Police chiefs are setting up two centres in Kashmir to catch suspected criminals coming into or going out of Bradford.
The two centres, planned for Muzaffarabad and Mirpur, will boost existing links between the West Yorkshire force and Azad Jammu and Kashmir Police (AJK) through improved information technology and video conferencing.
Bradford's community and racial relations officer Inspector Martin Baines said: "There is big movement between Bradford and Mirpur and about 50,000 people from Bradford's Pakistan community originate from Mirpur.
"The resource centres will be places where we can have video conferencing and use information technology to enable our communications to be smoother.
"This will help us to complete enquiries more quickly. Communications between the two are difficult at the moment and using just a phone and fax machine slows things down"
At least two Bradford officers will join a team from West Yorkshire Police when they visit the region next year to train officers in Kashmir, after the Pakistan Police Reform Agenda set up a new Investigation Bureau.
"This includes women who will be looking at offences involved with forced marriages," said Insp Baines.
"We will be helping to train them in scenes of crime techniques.
"They have never had investigators before and it's a new job. We are trying to help them train their force into a service which is more public-service orientated."
Bradford police currently deal with about 200 cases a year of forced marriages.
The Foreign Office has funded projects between the two forces in the past and the West Yorkshire force hopes to secure its backing for the resource centres and training programmes.
West Yorkshire Police has pioneered links with police in Pakistan and India for several years. Links enable both forces to investigate a range of crimes from murder investigations to tracing missing people.
Inspector Baines said: "The links were set up to look at trans-national crime - for example, people who commit crime here and flee over there and vice versa.

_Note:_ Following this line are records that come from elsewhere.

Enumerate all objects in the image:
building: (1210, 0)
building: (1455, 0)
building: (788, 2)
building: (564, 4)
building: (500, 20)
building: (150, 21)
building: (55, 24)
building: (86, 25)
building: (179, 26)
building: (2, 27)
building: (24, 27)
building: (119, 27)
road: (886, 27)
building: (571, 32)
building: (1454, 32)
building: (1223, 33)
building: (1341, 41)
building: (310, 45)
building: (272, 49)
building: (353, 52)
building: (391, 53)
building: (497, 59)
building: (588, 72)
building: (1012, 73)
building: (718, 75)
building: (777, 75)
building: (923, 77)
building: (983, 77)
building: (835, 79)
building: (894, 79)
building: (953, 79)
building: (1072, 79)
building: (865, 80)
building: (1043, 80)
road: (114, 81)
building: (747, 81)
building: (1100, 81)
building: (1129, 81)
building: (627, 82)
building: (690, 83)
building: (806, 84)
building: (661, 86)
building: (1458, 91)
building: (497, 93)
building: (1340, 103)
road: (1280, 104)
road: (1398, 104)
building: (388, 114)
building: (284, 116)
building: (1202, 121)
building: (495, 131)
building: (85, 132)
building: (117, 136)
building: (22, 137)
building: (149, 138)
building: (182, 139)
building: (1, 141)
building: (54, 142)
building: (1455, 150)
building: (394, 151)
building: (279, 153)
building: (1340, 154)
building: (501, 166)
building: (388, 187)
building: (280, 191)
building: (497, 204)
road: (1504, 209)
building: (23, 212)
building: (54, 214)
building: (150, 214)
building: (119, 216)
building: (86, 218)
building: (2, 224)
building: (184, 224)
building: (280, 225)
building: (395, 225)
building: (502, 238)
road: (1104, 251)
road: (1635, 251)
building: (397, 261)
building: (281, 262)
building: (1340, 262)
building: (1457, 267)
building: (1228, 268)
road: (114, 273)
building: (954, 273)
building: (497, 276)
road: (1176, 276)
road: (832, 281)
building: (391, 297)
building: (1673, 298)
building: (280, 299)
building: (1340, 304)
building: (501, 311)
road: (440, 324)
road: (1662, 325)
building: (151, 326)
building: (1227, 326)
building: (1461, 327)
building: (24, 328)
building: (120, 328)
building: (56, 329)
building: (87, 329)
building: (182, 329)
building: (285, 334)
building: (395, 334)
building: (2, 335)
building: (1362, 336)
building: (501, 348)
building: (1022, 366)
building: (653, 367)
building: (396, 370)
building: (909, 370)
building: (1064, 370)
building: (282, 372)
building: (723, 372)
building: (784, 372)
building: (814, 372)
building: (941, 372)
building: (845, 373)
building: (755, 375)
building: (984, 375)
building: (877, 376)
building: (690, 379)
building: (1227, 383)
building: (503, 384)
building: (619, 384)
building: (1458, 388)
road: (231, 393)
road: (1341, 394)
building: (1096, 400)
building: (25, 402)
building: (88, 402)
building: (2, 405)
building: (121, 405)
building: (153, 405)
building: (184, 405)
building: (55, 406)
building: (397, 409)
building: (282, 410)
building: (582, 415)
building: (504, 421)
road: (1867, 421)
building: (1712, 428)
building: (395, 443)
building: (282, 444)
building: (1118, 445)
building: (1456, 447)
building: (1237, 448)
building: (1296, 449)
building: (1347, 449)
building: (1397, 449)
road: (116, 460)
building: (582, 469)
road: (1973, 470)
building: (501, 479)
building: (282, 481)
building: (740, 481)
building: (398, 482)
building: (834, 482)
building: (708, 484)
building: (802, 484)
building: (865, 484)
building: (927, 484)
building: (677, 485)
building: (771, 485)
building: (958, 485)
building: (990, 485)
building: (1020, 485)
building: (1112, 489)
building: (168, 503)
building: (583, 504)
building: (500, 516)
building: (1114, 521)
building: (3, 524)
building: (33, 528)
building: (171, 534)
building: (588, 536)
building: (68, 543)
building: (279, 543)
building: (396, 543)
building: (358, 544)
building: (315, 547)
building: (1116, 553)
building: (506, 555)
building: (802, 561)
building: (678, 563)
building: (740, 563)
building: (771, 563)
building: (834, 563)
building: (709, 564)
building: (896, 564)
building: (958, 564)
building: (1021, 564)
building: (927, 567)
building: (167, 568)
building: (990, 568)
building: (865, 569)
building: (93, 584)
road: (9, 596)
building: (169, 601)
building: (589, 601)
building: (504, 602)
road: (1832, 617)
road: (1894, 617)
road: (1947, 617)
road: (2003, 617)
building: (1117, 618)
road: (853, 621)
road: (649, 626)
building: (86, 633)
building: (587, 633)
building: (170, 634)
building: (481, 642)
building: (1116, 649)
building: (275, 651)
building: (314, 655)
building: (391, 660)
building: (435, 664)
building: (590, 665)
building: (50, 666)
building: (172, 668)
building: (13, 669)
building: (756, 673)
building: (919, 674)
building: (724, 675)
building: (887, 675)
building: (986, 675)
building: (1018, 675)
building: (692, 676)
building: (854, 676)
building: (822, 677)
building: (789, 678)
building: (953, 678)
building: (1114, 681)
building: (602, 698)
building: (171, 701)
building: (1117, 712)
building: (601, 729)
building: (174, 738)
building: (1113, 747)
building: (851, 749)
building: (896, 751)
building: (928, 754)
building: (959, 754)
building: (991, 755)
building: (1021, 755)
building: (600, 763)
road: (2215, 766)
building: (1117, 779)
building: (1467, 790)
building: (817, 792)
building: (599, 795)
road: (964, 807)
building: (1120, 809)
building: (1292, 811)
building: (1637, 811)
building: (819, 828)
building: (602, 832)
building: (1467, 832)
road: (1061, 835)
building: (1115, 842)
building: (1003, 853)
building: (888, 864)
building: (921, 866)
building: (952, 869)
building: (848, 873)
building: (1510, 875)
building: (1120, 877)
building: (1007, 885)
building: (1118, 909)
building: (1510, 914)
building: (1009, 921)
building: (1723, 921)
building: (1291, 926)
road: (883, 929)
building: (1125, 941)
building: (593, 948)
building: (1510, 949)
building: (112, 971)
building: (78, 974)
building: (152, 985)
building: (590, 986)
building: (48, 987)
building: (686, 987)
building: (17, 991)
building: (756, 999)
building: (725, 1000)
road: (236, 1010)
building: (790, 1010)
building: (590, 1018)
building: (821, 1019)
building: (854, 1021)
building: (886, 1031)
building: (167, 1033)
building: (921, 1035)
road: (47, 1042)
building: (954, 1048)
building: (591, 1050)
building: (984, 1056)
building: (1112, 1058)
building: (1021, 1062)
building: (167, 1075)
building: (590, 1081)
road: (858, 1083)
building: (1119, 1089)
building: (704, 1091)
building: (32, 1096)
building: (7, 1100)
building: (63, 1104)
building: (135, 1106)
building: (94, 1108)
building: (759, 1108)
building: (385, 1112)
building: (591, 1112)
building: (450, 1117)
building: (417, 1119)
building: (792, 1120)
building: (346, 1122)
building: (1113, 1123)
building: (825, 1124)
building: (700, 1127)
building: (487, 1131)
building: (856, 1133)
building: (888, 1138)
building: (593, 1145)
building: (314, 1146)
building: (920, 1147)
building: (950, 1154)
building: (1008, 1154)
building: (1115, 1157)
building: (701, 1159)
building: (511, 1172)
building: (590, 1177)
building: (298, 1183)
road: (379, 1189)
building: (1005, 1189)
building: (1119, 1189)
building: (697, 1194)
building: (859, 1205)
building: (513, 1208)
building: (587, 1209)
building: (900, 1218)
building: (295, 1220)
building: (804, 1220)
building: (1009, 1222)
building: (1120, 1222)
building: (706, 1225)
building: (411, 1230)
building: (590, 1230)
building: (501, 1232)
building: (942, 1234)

"There is no extradition agreement between the UK and Pakistan but there is a lot we can do practically, such as share intelligence and track witnesses who sometimes move between the two.
"The concept is co-operation to make these two places safer.
"The Pakistani and Kashmiri community in Bradford have been very supportive of this work and it has had a significant impact on our relationship with them.
"All the work we have done has been ground-breaking in Pakistan."